### Supplied information:
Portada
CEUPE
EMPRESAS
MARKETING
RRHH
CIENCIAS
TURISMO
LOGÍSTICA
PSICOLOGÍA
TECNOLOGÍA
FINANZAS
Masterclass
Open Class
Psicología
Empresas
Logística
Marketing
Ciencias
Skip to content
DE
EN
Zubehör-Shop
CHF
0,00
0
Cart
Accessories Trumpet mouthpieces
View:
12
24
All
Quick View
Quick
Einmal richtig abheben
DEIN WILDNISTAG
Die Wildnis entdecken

* * *

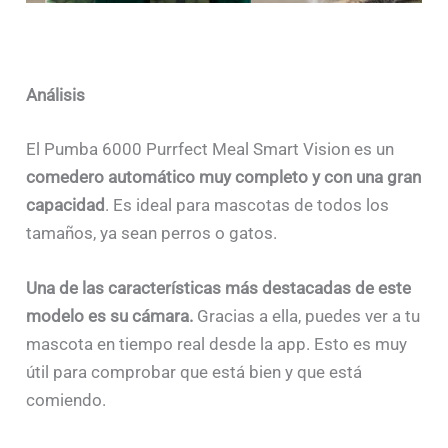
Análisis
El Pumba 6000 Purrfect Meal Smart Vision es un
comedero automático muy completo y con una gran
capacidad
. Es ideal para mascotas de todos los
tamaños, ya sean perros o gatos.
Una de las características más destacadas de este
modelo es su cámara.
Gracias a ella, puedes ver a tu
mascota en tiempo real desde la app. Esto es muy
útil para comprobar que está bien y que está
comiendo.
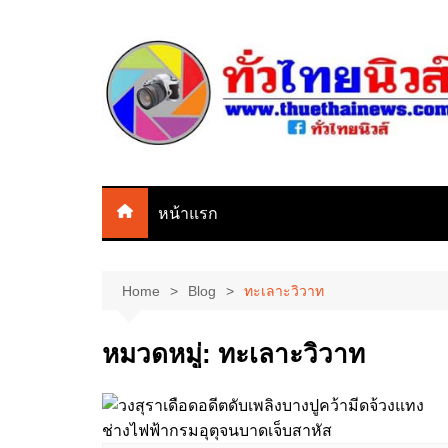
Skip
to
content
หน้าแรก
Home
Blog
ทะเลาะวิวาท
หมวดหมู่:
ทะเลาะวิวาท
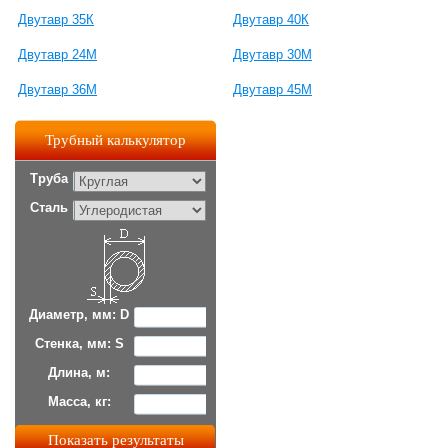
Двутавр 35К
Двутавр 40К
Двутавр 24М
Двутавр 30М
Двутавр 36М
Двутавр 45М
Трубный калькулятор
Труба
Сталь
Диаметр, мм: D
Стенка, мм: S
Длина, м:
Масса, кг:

### Request:
List each line of the records that contains the word "para".

### Result:
. Es ideal para mascotas de todos los
útil para comprobar que está bien y que está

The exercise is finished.